Potential problems associated with flow rate and the velocity of return fluid while drilling are increased when the wellbore is formed by a technique known as “drilling with casing”. Drilling with casing is a method where a drill bit is attached to the same string of tubulars that will line the wellbore. In other words, rather than run a drill bit on smaller diameter drill string, the bit is run at the end of larger diameter tubing or casing that will remain in the wellbore and be cemented therein. The bit is typically removed in sections or destroyed by drilling the next section of the wellbore. The advantages of drilling with casing are obvious. Because the same string of tubulars transports the bit as lines the wellbore, no separate trip into the wellbore is necessary between the forming of the wellbore and the lining of the wellbore.
Drilling with casing is especially useful in certain situations where an operator wants to drill and line a wellbore as quickly as possible to minimize the time the wellbore remains unlined and subject to collapse or to the effects of pressure anomalies. For example, when forming a subsea wellbore, the initial length of wellbore extending from the ocean floor is much more subject to cave in or collapse due to soft formations as the subsequent sections of wellbore. Sections of a wellbore that intersect areas of high pressure can lead to damage of the wellbore between the time the wellbore is formed and when it is lined. An area of exceptionally low pressure will drain expensive circulating fluid from the wellbore between the time it is intersected and when the wellbore is lined.

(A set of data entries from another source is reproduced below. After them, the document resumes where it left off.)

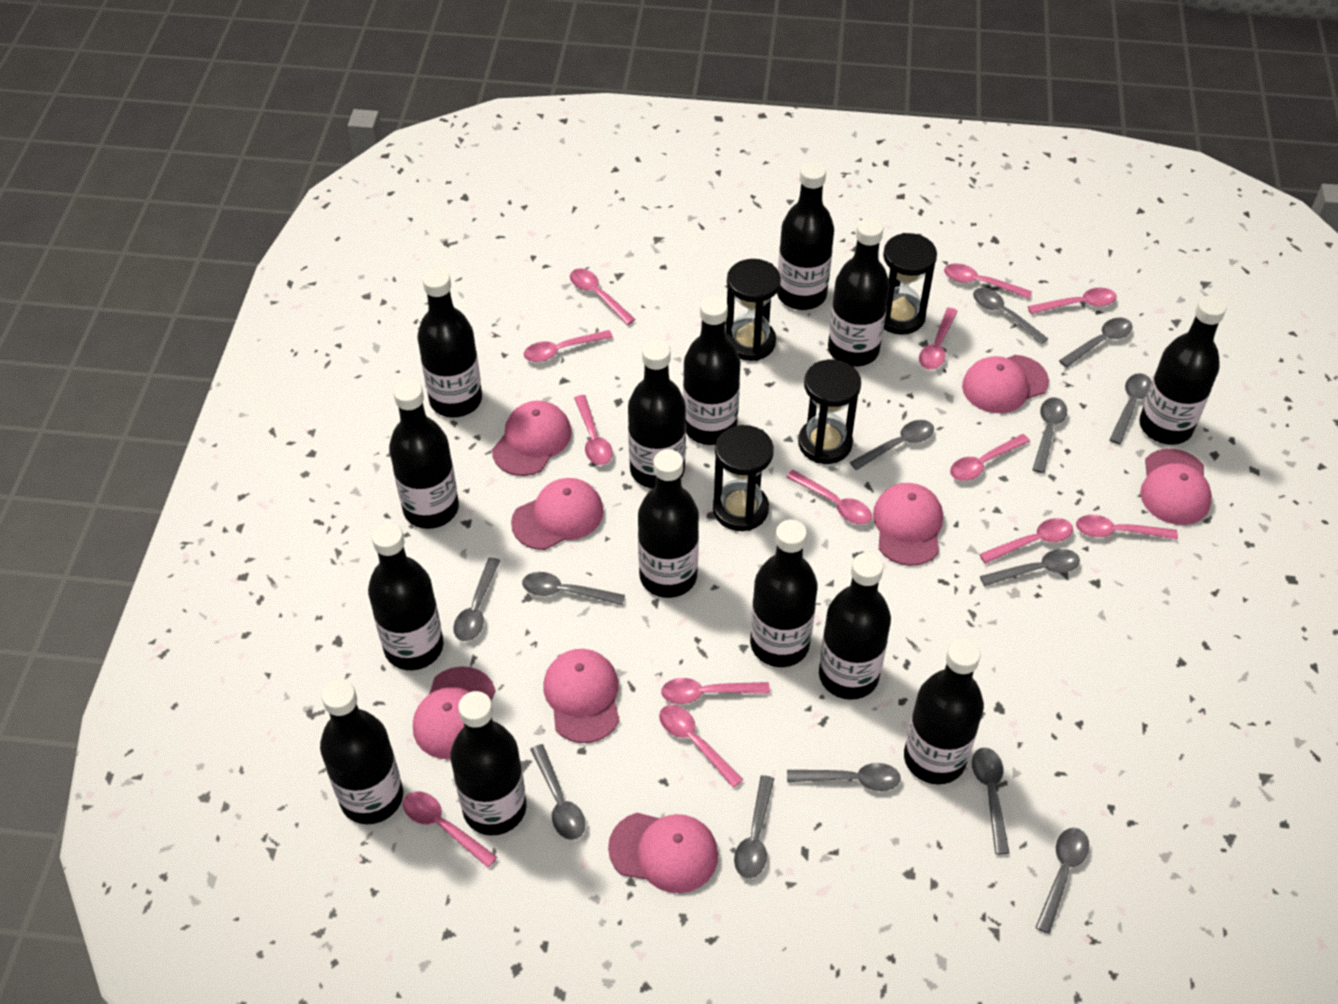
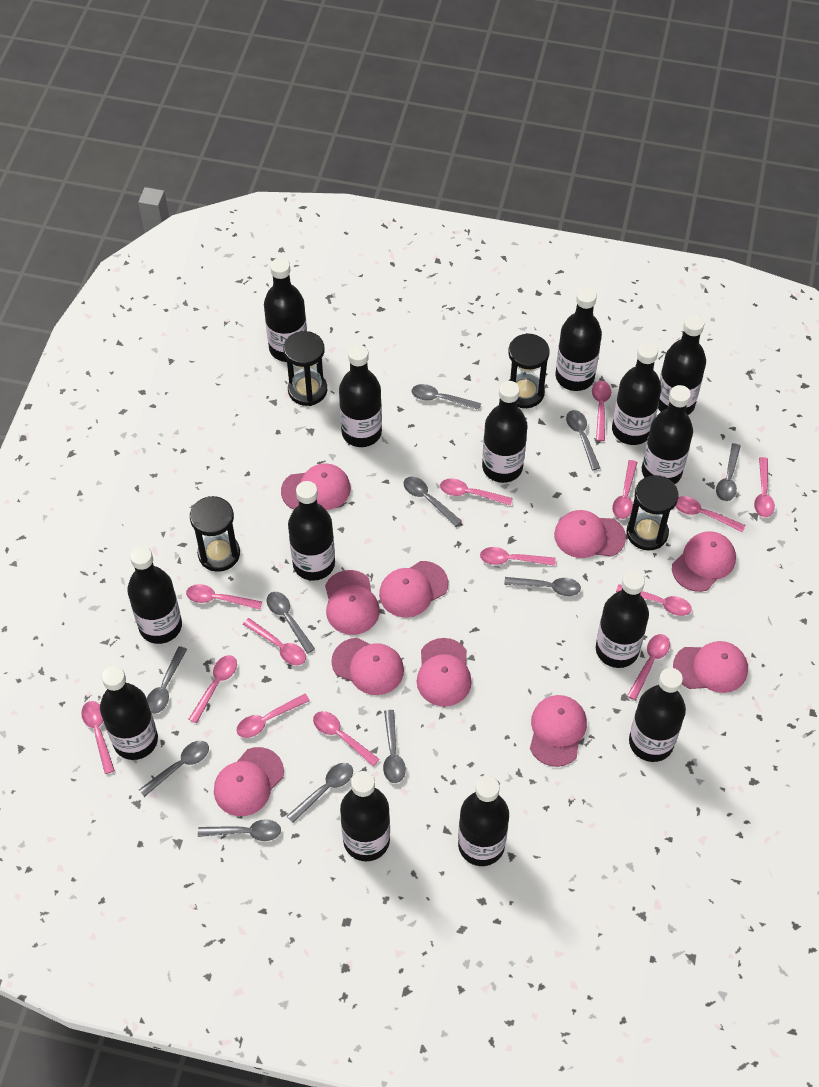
grey spoon: [453,557,500,641] [522,572,625,606] [530,744,585,840] [734,775,774,878] [787,763,901,791] [850,420,934,470] [972,748,1009,854] [973,288,1048,344] [980,549,1080,586] [1033,397,1067,473] [1035,828,1089,934] [1059,318,1133,368] [1109,373,1152,444] = 13 -> [139,741,209,797] [147,646,187,714] [198,819,281,841] [267,592,315,654] [287,763,353,823] [383,710,406,783] [403,477,462,526] [412,384,481,410] [504,577,581,596] [566,410,600,470] [716,443,741,501] = 11
pink cap: [413,666,496,760] [492,401,572,476] [511,478,604,550] [543,649,619,743] [608,813,718,893] [873,483,943,566] [962,355,1049,413] [1140,449,1212,525] = 8 -> [214,747,284,816] [281,463,351,510] [325,570,380,635] [331,638,404,695] [379,561,448,618] [417,638,472,707] [530,695,587,767] [554,510,626,558] [672,531,736,592] [673,641,748,693] = 10
pink spoon: [403,792,497,868] [524,330,613,362] [570,269,635,325] [574,395,613,465] [659,705,744,788] [661,678,770,704] [786,470,872,525] [919,308,958,370] [944,264,1032,299] [950,434,1030,481] [979,518,1073,564] [1028,288,1117,314] [1076,515,1178,540] = 13 -> [81,701,115,774] [186,584,262,610] [189,655,237,723] [236,694,310,738] [243,618,306,665] [313,711,380,766] [440,478,513,506] [480,547,556,566] [592,381,611,441] [612,460,638,519] [616,584,692,616] [627,634,670,700] [675,496,745,532] [754,457,775,517] = 14

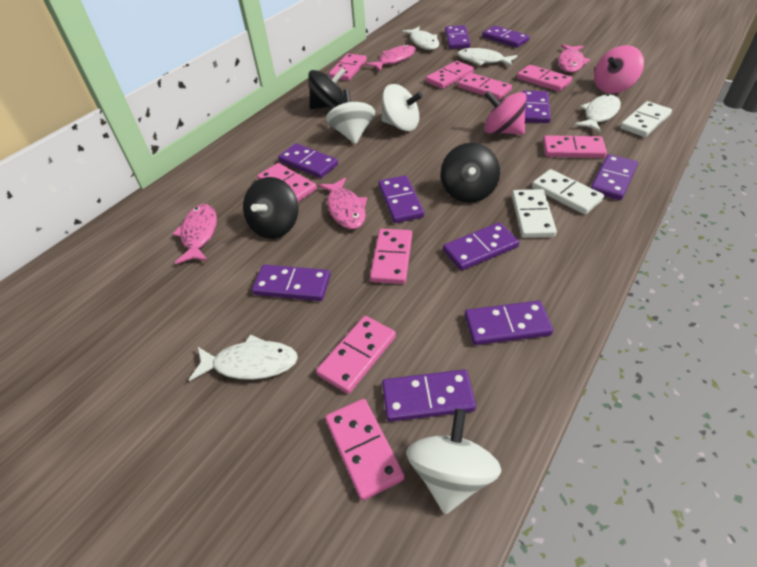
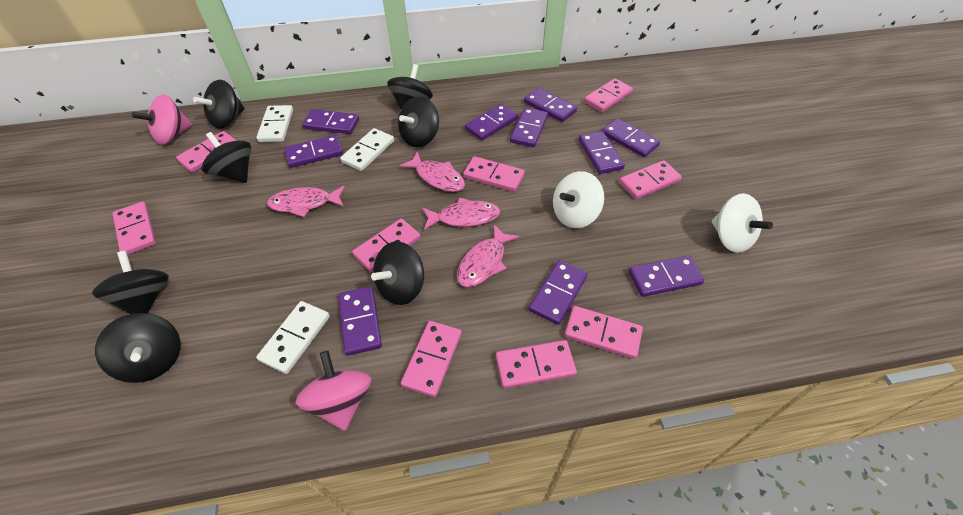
black spinning top: [243,177,299,239] [308,68,346,109] [441,143,500,203] = 3 -> [92,251,169,314] [95,313,181,383] [193,80,245,129] [202,132,251,183] [371,241,424,305] [387,64,433,110] [398,97,439,147] = 7
white fish: [189,334,298,381] [402,26,439,50] [457,48,517,67] [575,94,621,133] = 4 -> none = 0
white spinning top: [326,89,375,144] [381,84,423,131] [406,409,501,514] = 3 -> [553,171,604,228] [712,193,773,253] = 2

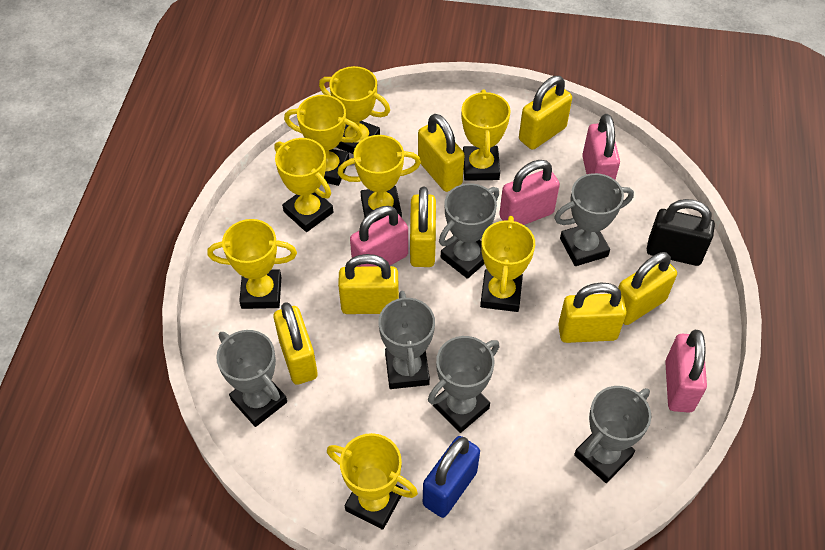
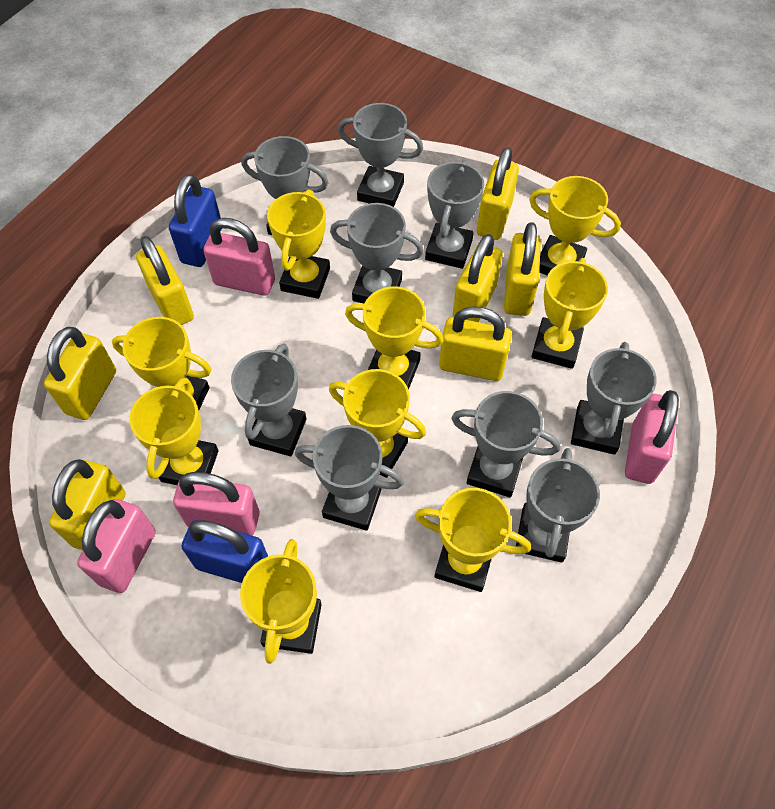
black padlock: [647,199,715,266] = 1 -> none = 0
blue padlock: [423,436,480,518] = 1 -> [169,174,222,267] [182,520,268,583] = 2
grey trophy: [216,330,287,427] [378,291,435,389] [428,336,500,433] [439,183,499,279] [554,173,634,266] [574,386,651,483] = 6 -> [231,344,306,456] [242,136,329,235] [295,425,404,531] [330,203,424,303] [338,103,423,207] [425,160,484,269] [451,391,560,498] [516,448,600,563] [571,342,657,455] = 9
yellow trophy: [207,219,297,309] [275,138,333,232] [284,95,362,186] [319,66,390,154] [327,433,418,530] [338,135,421,223] [461,89,510,181] [480,216,535,312] = 8 -> [112,317,211,410] [129,377,219,485] [240,539,322,664] [267,190,330,299] [329,369,426,478] [345,287,444,390] [415,488,531,592] [529,176,621,276] [531,258,608,369] = 9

In each of these instances, the problems can be eliminated or their effects reduced by drilling with casing. However, drilling with casing results in a smaller annular clearance between the outer diameter of the casing and the inner diameter of the newly formed wellbore. This small annular clearance causes the circulating fluid to travel through the annular area at a high annular velocity, resulting in a higher potential of wellbore erosion compared to a conventional drilling operation.
A need therefore exists for an apparatus and a method for preventing settling of drill cuttings and other debris in the wellbore during a drilling operation. There is a further need for an apparatus and a method that will effectively increase the carrying capacity of the circulating fluid without damaging wellbore formations. There is yet a further need for a cost-effective method for cleaning out a wellbore while drilling with casing.